Il veleno che portiamo dentro si ribella, si agita, e la carne, anche se carne sangue di discepolo, "sgrida" chiunque ci voglia condurre al Signore perché ci benedica. Lo spirito malvagio che s'è impossessato di noi non può accettare il cammino di conversione sul quale la Chiesa ci accompagna. L'avversario sa bene che nell'incontro con le mani di Gesù la nostra vita sarebbe salva, ci si chiuderebbero le porte del Regno dei Cieli. Ma è più forte lo zelo di Gesù, geloso di tutti noi. La sua voce e le sue parole diradano le nebbie dei nostri pensieri, delle paure, delle mormorazioni. La sua voce incatena il demonio al suo rantolo di gelosia: "Lasciate che i bambini vengano a me". Lui ci vuole a sé. Ci ha chiamati per stare con Lui. E' Lui che il Padre ha inviato all'orfanotrofio che è la nostra vita. E' Lui il Fratello che viene a riscattarci per farci, in Lui, figli adottivi del suo Padre. E' Lui che brucia ogni tentativo del demonio di impedire, vietare, proibire che la nostra debolezza sia oggetto del suo amore e delle sue benedizioni. La nostra debolezza, l'essere bambini, disprezzati, deboli, capricciosi, inutili, dipendenti in tutto, l'essere quel che siamo non impedisce l'essere di Gesù. Anzi, "il Regno dei Cieli", la Vita eterna in Lui è proprio "dei bambini". La costruzione greca della frase infatti dice letteralmente che il Regno " a costoro appartiene". Il Cielo è dei bambini. Dio ha scelto i piccoli per mostrare la sua grandezza. Dio ha chiamato chi nessuno chiamerebbe per annunciare il Vangelo e testimoniare il Cielo ai grandi e potenti, già sconfitti dalla loro superbia. Dio ha scelto noi perché la sua benedizione che fa bella e buona la nostra piccolezza sia una Buona Notizia per la piccolezza di ogni uomo. 
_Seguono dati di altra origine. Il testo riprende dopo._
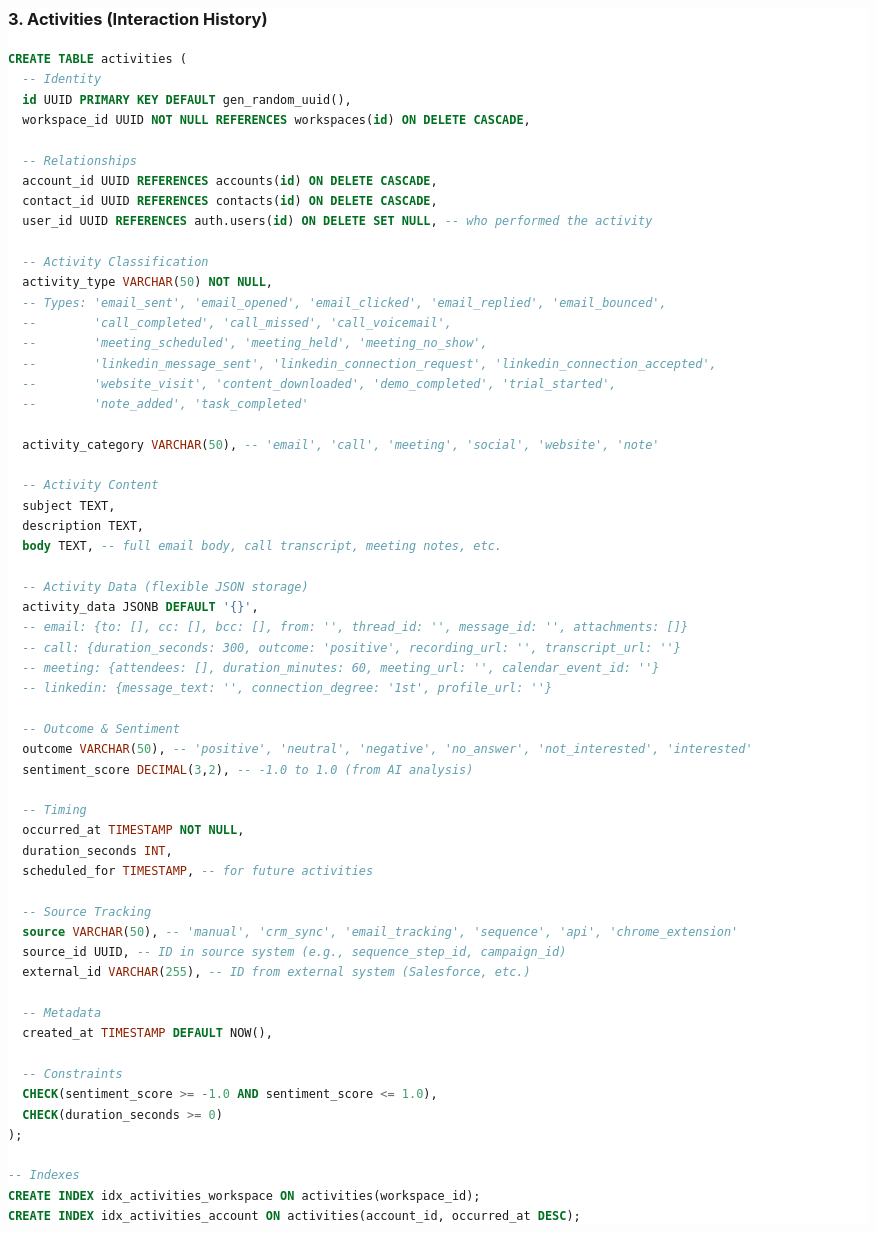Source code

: ### 3. Activities (Interaction History)

```sql
CREATE TABLE activities (
  -- Identity
  id UUID PRIMARY KEY DEFAULT gen_random_uuid(),
  workspace_id UUID NOT NULL REFERENCES workspaces(id) ON DELETE CASCADE,

  -- Relationships
  account_id UUID REFERENCES accounts(id) ON DELETE CASCADE,
  contact_id UUID REFERENCES contacts(id) ON DELETE CASCADE,
  user_id UUID REFERENCES auth.users(id) ON DELETE SET NULL, -- who performed the activity

  -- Activity Classification
  activity_type VARCHAR(50) NOT NULL,
  -- Types: 'email_sent', 'email_opened', 'email_clicked', 'email_replied', 'email_bounced',
  --        'call_completed', 'call_missed', 'call_voicemail',
  --        'meeting_scheduled', 'meeting_held', 'meeting_no_show',
  --        'linkedin_message_sent', 'linkedin_connection_request', 'linkedin_connection_accepted',
  --        'website_visit', 'content_downloaded', 'demo_completed', 'trial_started',
  --        'note_added', 'task_completed'

  activity_category VARCHAR(50), -- 'email', 'call', 'meeting', 'social', 'website', 'note'

  -- Activity Content
  subject TEXT,
  description TEXT,
  body TEXT, -- full email body, call transcript, meeting notes, etc.

  -- Activity Data (flexible JSON storage)
  activity_data JSONB DEFAULT '{}',
  -- email: {to: [], cc: [], bcc: [], from: '', thread_id: '', message_id: '', attachments: []}
  -- call: {duration_seconds: 300, outcome: 'positive', recording_url: '', transcript_url: ''}
  -- meeting: {attendees: [], duration_minutes: 60, meeting_url: '', calendar_event_id: ''}
  -- linkedin: {message_text: '', connection_degree: '1st', profile_url: ''}

  -- Outcome & Sentiment
  outcome VARCHAR(50), -- 'positive', 'neutral', 'negative', 'no_answer', 'not_interested', 'interested'
  sentiment_score DECIMAL(3,2), -- -1.0 to 1.0 (from AI analysis)

  -- Timing
  occurred_at TIMESTAMP NOT NULL,
  duration_seconds INT,
  scheduled_for TIMESTAMP, -- for future activities

  -- Source Tracking
  source VARCHAR(50), -- 'manual', 'crm_sync', 'email_tracking', 'sequence', 'api', 'chrome_extension'
  source_id UUID, -- ID in source system (e.g., sequence_step_id, campaign_id)
  external_id VARCHAR(255), -- ID from external system (Salesforce, etc.)

  -- Metadata
  created_at TIMESTAMP DEFAULT NOW(),

  -- Constraints
  CHECK(sentiment_score >= -1.0 AND sentiment_score <= 1.0),
  CHECK(duration_seconds >= 0)
);

-- Indexes
CREATE INDEX idx_activities_workspace ON activities(workspace_id);
CREATE INDEX idx_activities_account ON activities(account_id, occurred_at DESC);
```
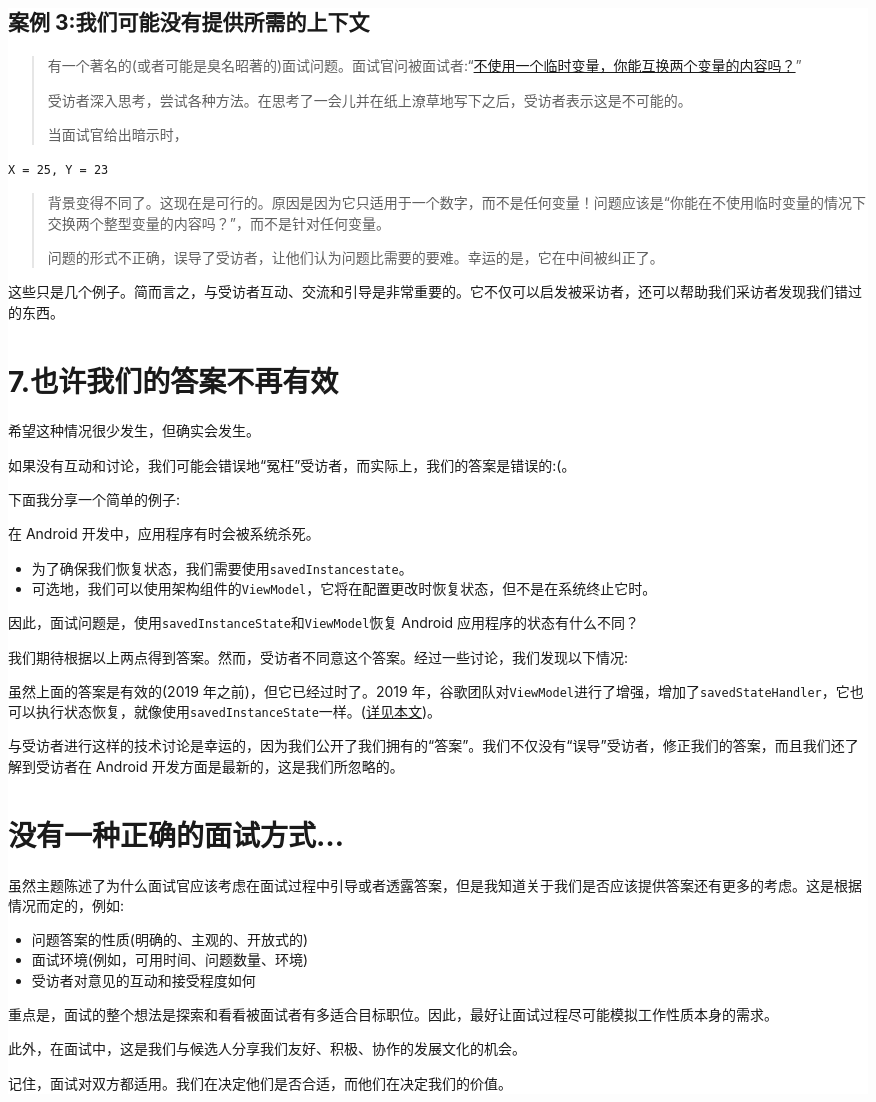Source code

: ## 案例 3:我们可能没有提供所需的上下文

> 有一个著名的(或者可能是臭名昭著的)面试问题。面试官问被面试者:“[不使用一个临时变量，你能互换两个变量的内容吗？](https://www.javatpoint.com/program-to-swap-two-numbers-without-using-the-third-variable)”
> 
> 受访者深入思考，尝试各种方法。在思考了一会儿并在纸上潦草地写下之后，受访者表示这是不可能的。
> 
> 当面试官给出暗示时，

```
X = 25, Y = 23
```

> 背景变得不同了。这现在是可行的。原因是因为它只适用于一个数字，而不是任何变量！问题应该是“你能在不使用临时变量的情况下交换两个整型变量的内容吗？”，而不是针对任何变量。
> 
> 问题的形式不正确，误导了受访者，让他们认为问题比需要的要难。幸运的是，它在中间被纠正了。

这些只是几个例子。简而言之，与受访者互动、交流和引导是非常重要的。它不仅可以启发被采访者，还可以帮助我们采访者发现我们错过的东西。

# 7.也许我们的答案不再有效

希望这种情况很少发生，但确实会发生。

如果没有互动和讨论，我们可能会错误地“冤枉”受访者，而实际上，我们的答案是错误的:(。

下面我分享一个简单的例子:

在 Android 开发中，应用程序有时会被系统杀死。

*   为了确保我们恢复状态，我们需要使用`savedInstancestate`。
*   可选地，我们可以使用架构组件的`ViewModel`，它将在配置更改时恢复状态，但不是在系统终止它时。

因此，面试问题是，使用`savedInstanceState`和`ViewModel`恢复 Android 应用程序的状态有什么不同？

我们期待根据以上两点得到答案。然而，受访者不同意这个答案。经过一些讨论，我们发现以下情况:

虽然上面的答案是有效的(2019 年之前)，但它已经过时了。2019 年，谷歌团队对`ViewModel`进行了增强，增加了`savedStateHandler`，它也可以执行状态恢复，就像使用`savedInstanceState`一样。([详见本文](https://medium.com/mobile-app-development-publication/architecture-savedstatehandle-the-viewmodels-compliment-c4d1d92550a5))。

与受访者进行这样的技术讨论是幸运的，因为我们公开了我们拥有的“答案”。我们不仅没有“误导”受访者，修正我们的答案，而且我们还了解到受访者在 Android 开发方面是最新的，这是我们所忽略的。

# 没有一种正确的面试方式…

虽然主题陈述了为什么面试官应该考虑在面试过程中引导或者透露答案，但是我知道关于我们是否应该提供答案还有更多的考虑。这是根据情况而定的，例如:

*   问题答案的性质(明确的、主观的、开放式的)
*   面试环境(例如，可用时间、问题数量、环境)
*   受访者对意见的互动和接受程度如何

重点是，面试的整个想法是探索和看看被面试者有多适合目标职位。因此，最好让面试过程尽可能模拟工作性质本身的需求。

此外，在面试中，这是我们与候选人分享我们友好、积极、协作的发展文化的机会。

记住，面试对双方都适用。我们在决定他们是否合适，而他们在决定我们的价值。
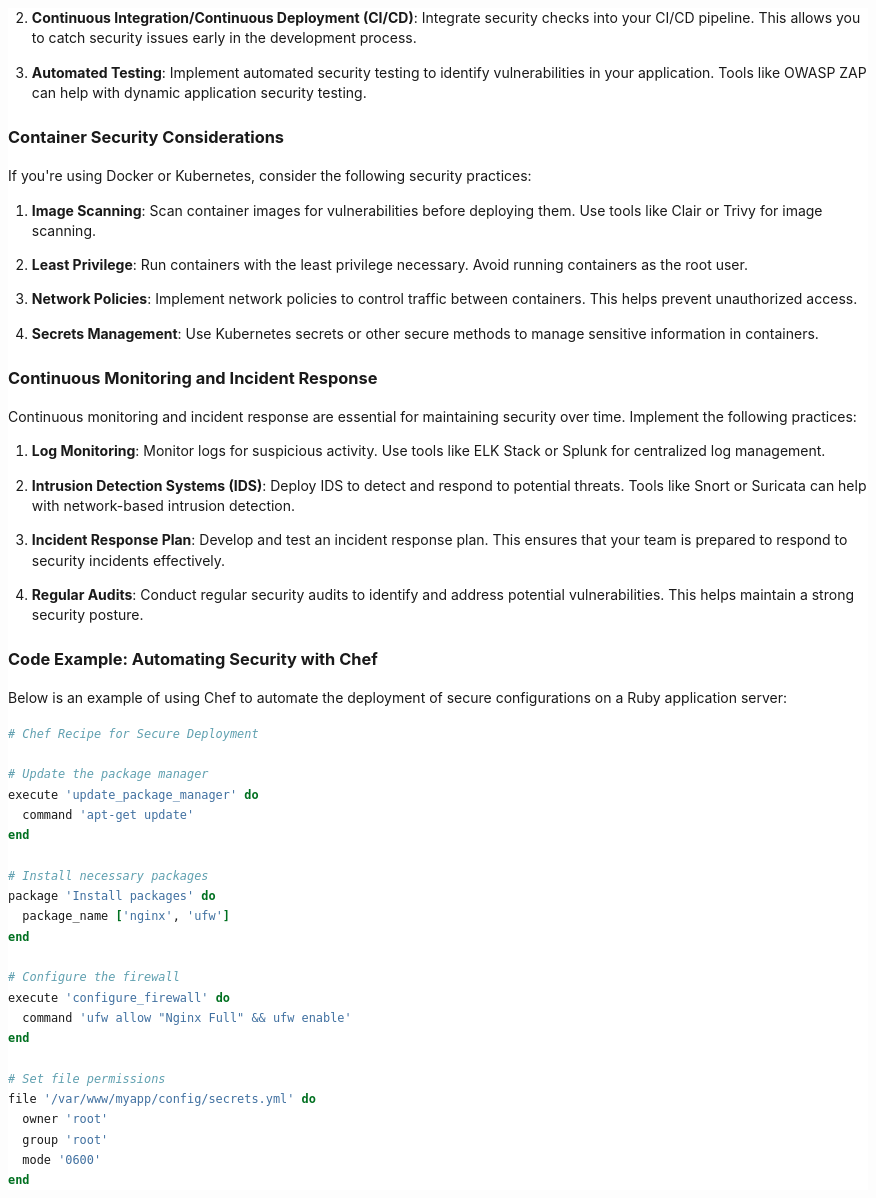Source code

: 2. **Continuous Integration/Continuous Deployment (CI/CD)**: Integrate security checks into your CI/CD pipeline. This allows you to catch security issues early in the development process.

3. **Automated Testing**: Implement automated security testing to identify vulnerabilities in your application. Tools like OWASP ZAP can help with dynamic application security testing.

### Container Security Considerations

If you're using Docker or Kubernetes, consider the following security practices:

1. **Image Scanning**: Scan container images for vulnerabilities before deploying them. Use tools like Clair or Trivy for image scanning.

2. **Least Privilege**: Run containers with the least privilege necessary. Avoid running containers as the root user.

3. **Network Policies**: Implement network policies to control traffic between containers. This helps prevent unauthorized access.

4. **Secrets Management**: Use Kubernetes secrets or other secure methods to manage sensitive information in containers.

### Continuous Monitoring and Incident Response

Continuous monitoring and incident response are essential for maintaining security over time. Implement the following practices:

1. **Log Monitoring**: Monitor logs for suspicious activity. Use tools like ELK Stack or Splunk for centralized log management.

2. **Intrusion Detection Systems (IDS)**: Deploy IDS to detect and respond to potential threats. Tools like Snort or Suricata can help with network-based intrusion detection.

3. **Incident Response Plan**: Develop and test an incident response plan. This ensures that your team is prepared to respond to security incidents effectively.

4. **Regular Audits**: Conduct regular security audits to identify and address potential vulnerabilities. This helps maintain a strong security posture.

### Code Example: Automating Security with Chef

Below is an example of using Chef to automate the deployment of secure configurations on a Ruby application server:

```ruby
# Chef Recipe for Secure Deployment

# Update the package manager
execute 'update_package_manager' do
  command 'apt-get update'
end

# Install necessary packages
package 'Install packages' do
  package_name ['nginx', 'ufw']
end

# Configure the firewall
execute 'configure_firewall' do
  command 'ufw allow "Nginx Full" && ufw enable'
end

# Set file permissions
file '/var/www/myapp/config/secrets.yml' do
  owner 'root'
  group 'root'
  mode '0600'
end

```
Ecco perché, e non lo sapevamo, le mani di Gesù che ci abbracciano e ci stringono, sono il nostro vero desiderio, l'unico, il più profondo. Aspettavamo qualcuno che ci accogliesse così come siamo, che ci stringesse a sé senza chieder nulla, senza esigere, gratuitamente. Il suo amore è il Cielo qui ed ora dinanzi a noi, quello che abbiamo atteso, desiderato, sperato. E' la libertà da noi stessi, dal dover essere, dal dover fare. E' la felicità piena, la beatitudine riservata ai poveri: è il Regno dei Cieli che, per i bambini, è tutto in quelle braccia che lo stringono con la forza di un infinito amore che non delude mai.